Am 26. Oktober wird in Russland der meist diskutierte Film des Jahres in den Kinos anlaufen: „Mathilde“, ein Film über die leidenschaftliche Liebesbeziehung des russischen Thronfolgers Nikolaj Alexandrowitsch Romanow mit der Ballerina Matilda Kschessinskaja, die mit der Hochzeit des zukünftigen Zaren beendet wird. Nikolaj II. wurde im Jahr 2000 heiliggesprochen. Der Film beruht auf historischen Tatsachen, erhebt allerdings keinen Anspruch auf die historische Genauigkeit eines Dokumentarfilms. Seit über einem Jahr geht dieser Premiere eine kontroverse öffentliche Diskussion voraus.
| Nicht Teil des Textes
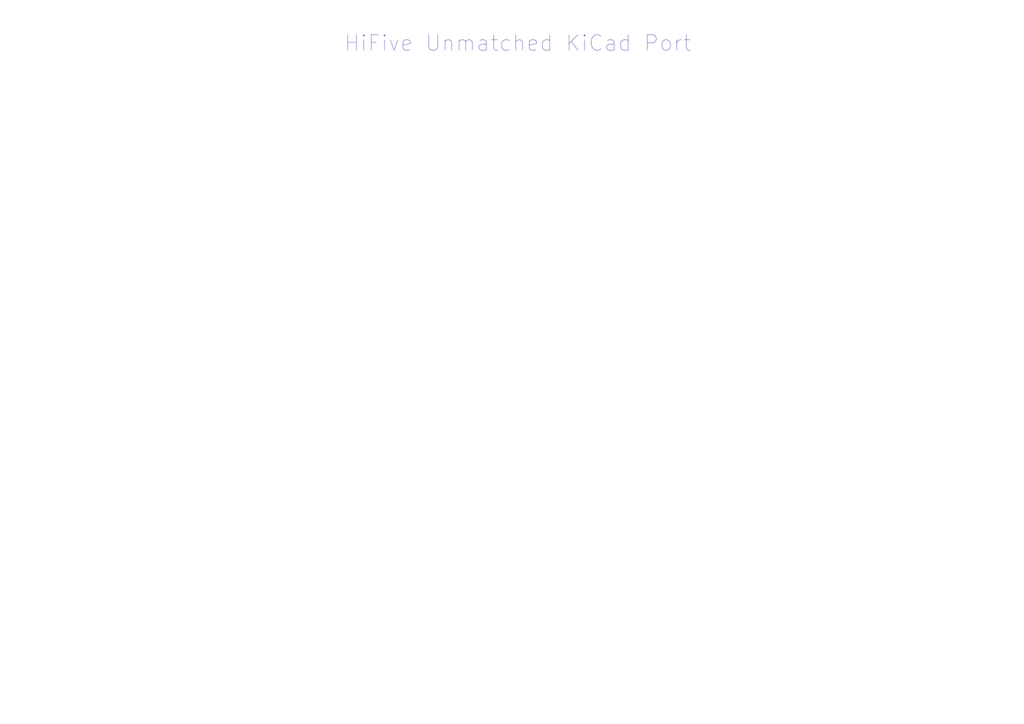
<source format=kicad_sch>
(kicad_sch
	(version 20231120)
	(generator "eeschema")
	(generator_version "8.0")
	(uuid "dc9ed56b-281a-4680-b6d9-f498893affd5")
	(paper "A2")
	(lib_symbols)
	(text "HiFive Unmatched KiCad Port"
		(exclude_from_sim no)
		(at 199.39 30.48 0)
		(effects
			(font
				(size 8.9916 8.9916)
			)
			(justify left bottom)
		)
		(uuid "e8b0d8ac-84d4-4288-ab18-78e1db8f5dd8")
	)
	(sheet
		(at 614.68 49.53)
		(size 44.45 16.51)
		(fields_autoplaced yes)
		(stroke
			(width 0)
			(type solid)
		)
		(fill
			(color 0 0 0 0.0000)
		)
		(uuid "00000000-0000-0000-0000-000061422503")
		(property "Sheetname" "fu740_chiplink_gmii"
			(at 614.68 48.8184 0)
			(effects
				(font
					(size 1.27 1.27)
				)
				(justify left bottom)
			)
		)
		(property "Sheetfile" "fu740_chiplink_gmii.kicad_sch"
			(at 614.68 66.6246 0)
			(effects
				(font
					(size 1.27 1.27)
				)
				(justify left top)
			)
		)
		(instances
			(project "hifive_unmatched_kicad_port"
				(path "/dc9ed56b-281a-4680-b6d9-f498893affd5"
					(page "2")
				)
			)
		)
	)
	(sheet
		(at 614.68 72.39)
		(size 44.45 15.24)
		(fields_autoplaced yes)
		(stroke
			(width 0)
			(type solid)
		)
		(fill
			(color 0 0 0 0.0000)
		)
		(uuid "00000000-0000-0000-0000-000061454c87")
		(property "Sheetname" "fu740_ddr4"
			(at 614.68 71.6784 0)
			(effects
				(font
					(size 1.27 1.27)
				)
				(justify left bottom)
			)
		)
		(property "Sheetfile" "fu740_ddr4.kicad_sch"
			(at 614.68 88.2146 0)
			(effects
				(font
					(size 1.27 1.27)
				)
				(justify left top)
			)
		)
		(instances
			(project "hifive_unmatched_kicad_port"
				(path "/dc9ed56b-281a-4680-b6d9-f498893affd5"
					(page "3")
				)
			)
		)
	)
	(sheet
		(at 614.68 160.02)
		(size 44.45 16.51)
		(fields_autoplaced yes)
		(stroke
			(width 0)
			(type solid)
		)
		(fill
			(color 0 0 0 0.0000)
		)
		(uuid "00000000-0000-0000-0000-00006145b860")
		(property "Sheetname" "ddr4x8_32bit"
			(at 614.68 159.3084 0)
			(effects
				(font
					(size 1.27 1.27)
				)
				(justify left bottom)
			)
		)
		(property "Sheetfile" "ddr4x8_32bit_.kicad_sch"
			(at 614.68 177.1146 0)
			(effects
				(font
					(size 1.27 1.27)
				)
				(justify left top)
			)
		)
		(instances
			(project "hifive_unmatched_kicad_port"
				(path "/dc9ed56b-281a-4680-b6d9-f498893affd5"
					(page "7")
				)
			)
		)
	)
	(sheet
		(at 614.68 93.98)
		(size 44.45 15.24)
		(fields_autoplaced yes)
		(stroke
			(width 0)
			(type solid)
		)
		(fill
			(color 0 0 0 0.0000)
		)
		(uuid "00000000-0000-0000-0000-00006149da01")
		(property "Sheetname" "fu740_misc"
			(at 614.68 93.2684 0)
			(effects
				(font
					(size 1.27 1.27)
				)
				(justify left bottom)
			)
		)
		(property "Sheetfile" "fu740_misc.kicad_sch"
			(at 614.68 109.8046 0)
			(effects
				(font
					(size 1.27 1.27)
				)
				(justify left top)
			)
		)
		(instances
			(project "hifive_unmatched_kicad_port"
				(path "/dc9ed56b-281a-4680-b6d9-f498893affd5"
					(page "4")
				)
			)
		)
	)
	(sheet
		(at 614.68 115.57)
		(size 44.45 15.24)
		(fields_autoplaced yes)
		(stroke
			(width 0)
			(type solid)
		)
		(fill
			(color 0 0 0 0.0000)
		)
		(uuid "00000000-0000-0000-0000-0000614b9c8f")
		(property "Sheetname" "fu740_pcie_gen3"
			(at 614.68 114.8584 0)
			(effects
				(font
					(size 1.27 1.27)
				)
				(justify left bottom)
			)
		)
		(property "Sheetfile" "fu740_pcie_gen3.kicad_sch"
			(at 614.68 131.3946 0)
			(effects
				(font
					(size 1.27 1.27)
				)
				(justify left top)
			)
		)
		(instances
			(project "hifive_unmatched_kicad_port"
				(path "/dc9ed56b-281a-4680-b6d9-f498893affd5"
					(page "5")
				)
			)
		)
	)
	(sheet
		(at 614.68 137.16)
		(size 44.45 15.24)
		(fields_autoplaced yes)
		(stroke
			(width 0)
			(type solid)
		)
		(fill
			(color 0 0 0 0.0000)
		)
		(uuid "00000000-0000-0000-0000-0000614c64ce")
		(property "Sheetname" "fu740_power"
			(at 614.68 136.4484 0)
			(effects
				(font
					(size 1.27 1.27)
				)
				(justify left bottom)
			)
		)
		(property "Sheetfile" "fu740_power.kicad_sch"
			(at 614.68 152.9846 0)
			(effects
				(font
					(size 1.27 1.27)
				)
				(justify left top)
			)
		)
		(instances
			(project "hifive_unmatched_kicad_port"
				(path "/dc9ed56b-281a-4680-b6d9-f498893affd5"
					(page "6")
				)
			)
		)
	)
	(sheet_instances
		(path "/"
			(page "1")
		)
	)
)
</source>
Auch für russische Verhältnisse, in denen Kunst und Kultur in den vergangenen Jahren regelmäßig Anlass für Proteste aus konservativen Kreisen war, ist das Aufsehen um „Mathilde“ bemerkenswert.

Bereits dem Trailer waren zahlreiche Proteste gefolgt: Die Duma-Abgeordnete Natalja Poklonskaja forderte mehrfach eine Überprüfung des Films und der Produktionsfinanzen durch die Staatsanwaltschaft. Mehrere sich als orthodox bezeichnende Gruppierungen organisierten Demonstrationen. Die bis dahin unbekannte Organisation „Christlicher Staat – Heilige Rus‘“ drohte zahlreichen Kinobetreibern in Russland und kündigte an, dass jegliche Werbung sowie die Vorführung von Trailer und Film als „Wunsch, die Heiligen der orthodoxen Kirche zu erniedrigen und als Provokation zu einem ‚russischen Maidan‘“, also zu einem regierungskritischen Protest ähnlich dem Euromaidan in der Ukraine 2013-2014, bewertet würden. Eine Petition hatte seit Oktober 2016 knapp 25.000 Unterschriften für das Verbot des Films gesammelt, eine weitere kirchliche Unterschriftensammlung 100.000.